By Brian Bowling
TRIBUNE-REVIEW
Wednesday, January 21, 2009
Ebensburg's first foray into leasing its Marcellus Shale natural gas rights apparently ended in a broken promise, but manager Dan Penatzer said that hasn't soured the Cambria County borough on the idea.
"We don't see it as anything lost," he said.
GFI Oil & Gas of Williamsport missed its 90-day deadline for paying the $2.6 million it bid to develop Ebensburg's 1,300 acres. Given the economy, no one is offering to pick up the lease, but that doesn't worry Penatzer.
"(The market) is going to return, and the gas isn't going anywhere," he said.
A GFI spokesman couldn't be reached for comment.

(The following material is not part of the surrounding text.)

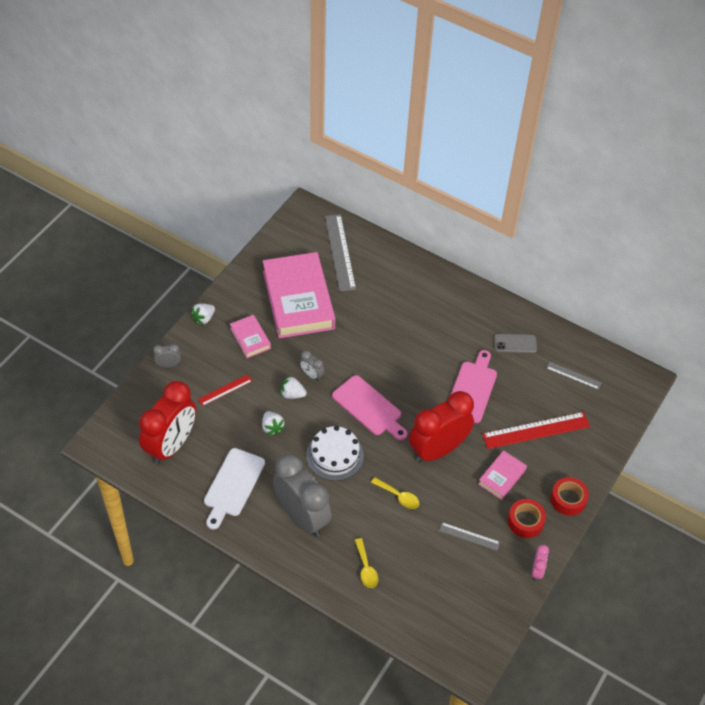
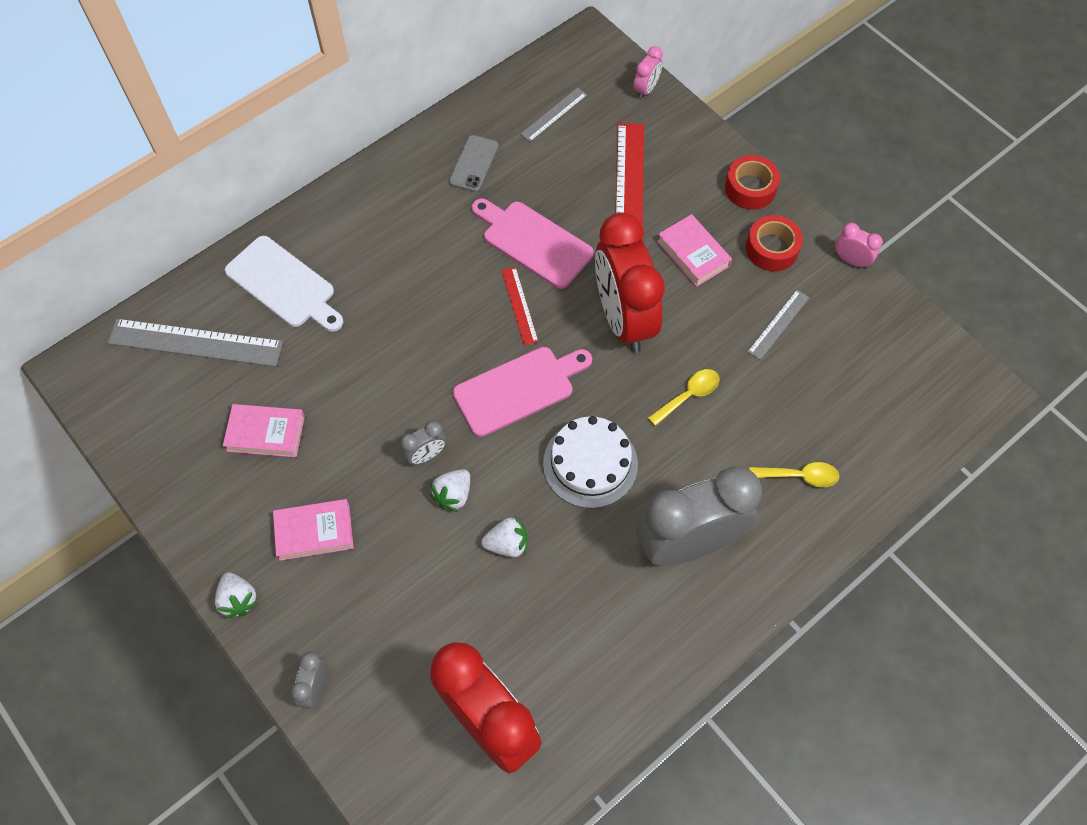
camera: 70 degrees left, 10 degrees up
(225, 390) = (406, 601): red ruler -> red ruler (519, 305)
(233, 485) = (600, 637): white cutting board -> white cutting board (284, 285)
(298, 300) = (266, 433): pink book -> pink book, size x0.46
(620, 421) = (646, 89): none -> pink clock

The Marcellus Shale could offer Pennsylvania taxpayers a boon not seen from other oil, gas and coal operations because much of the developable property is public land.
Although many local governments and school districts have conventional gas wells on their properties, they typically generate only a few thousand dollars a year in royalties. The higher-volume Marcellus Shale wells are expected to produce hundred of thousands of dollars a year in addition to millions in up-front lease payments. That could pay for capital improvements or shore up pension funds that otherwise would soak up tax dollars.
Geologists knew about the Marcellus Shale for 75 years, but exploration companies didn't think extracting mile-deep gas was worthwhile until drilling technologies and a run-up in natural gas prices changed calculations about two years ago. The result was a boom in leases that started at $150 to $200 per acre and peaked at more than $2,000 an acre last year.
Most of the activity has been with private landowners, but companies such as GFI and Zoom Resources of North Versailles see potential in leasing public land.
Zoom Resources wants Monroeville and several other communities to hire it as a Marcellus Shale broker/consultant.
David Ball said his 2-month-old company doesn't have oil and gas experience, but its principals put together several real estate deals.
"We see an opportunity, particularly for municipalities, to package their interests," he said. "There's going to be a competition, if you look at it that way, for drilling."
Penatzer said GFI was a relatively new company when Ebensburg negotiated its deal, but that didn't worry officials. "There's all kind of people entering that market. Somebody is going to be their first customer," he said.
Jim Brown, one of three Monroeville council members looking into Zoom Resources' proposal, said the municipality will approach it with an open mind but won't rush into a decision.
"This is obviously something that needs to be researched and thoroughly discussed," he said.
In addition to $2.6 million upfront, GFI offered Ebensburg a 15 percent royalty on gas produced. The other bidder, Running Foxes Petroleum of Centennial, Colo., offered $1.9 million and a 17 percent royalty.
Running Foxes spokesman Dennis Mann said the borough already would have $1.9 million and some royalty checks if it had accepted his company's proposal. From the start, the Pennsylvania market has been different from other states, Mann said.
"This has been like the Wild West up here," he said.
Except for Texas and Oklahoma, oil and gas leases typically run $10 to $15 an acre. They started at $150 to $200 an acre in Pennsylvania and quickly soared past $1,000 an acre. At the same time, landowners attached special conditions to leases, such as no drilling during hunting season.
"The companies soon got weary of the whole thing," Mann said. "There were too many demands on the landowners' side. It ended up where a lot of these people didn't get paid."
Matt Pitzarella, spokesman for Fort Worth-based Range Resources, sees things differently. The recession and drop in natural gas prices from about $13 per thousand cubic feet this summer to $6 per thousand cubic feet has slowed leasing.
The Marcellus Shale activity has shifted from leasing to drilling, he said. After the initial rush to secure drilling sites, Range Resources and its competitors need to produce gas so they'd have cash to buy more leases.
"The investors want to see you get a return on those investments after a while," Pitzarella said.
Although much of the buzz has been about the upfront lease payments, Pitzarella said municipalities and other landowners should pay more attention to royalties. Depending on production and natural gas prices, each well could generate $2 million in royalties over an average 50-year life, he said.
Because a well's production peaks at the start and then tapers off, "the heavy percentage of those royalties are in the first few years," Pitzarella said.
The boom in Marcellus Shale leases has Gov. Ed Rendell and some legislators considering a natural gas severance tax. Pitzarella said such a tax would slow the Marcellus Shale industry. State and local governments stand to gain more in lease payments and royalties than they would make from a tax, he said.
House Environmental Resources and Energy Chairman Bud George, D-Clearfield County, is a proponent of a severance tax. He authored a column arguing that enacting a tax is unlikely to drive exploration companies to other states because those states have such taxes.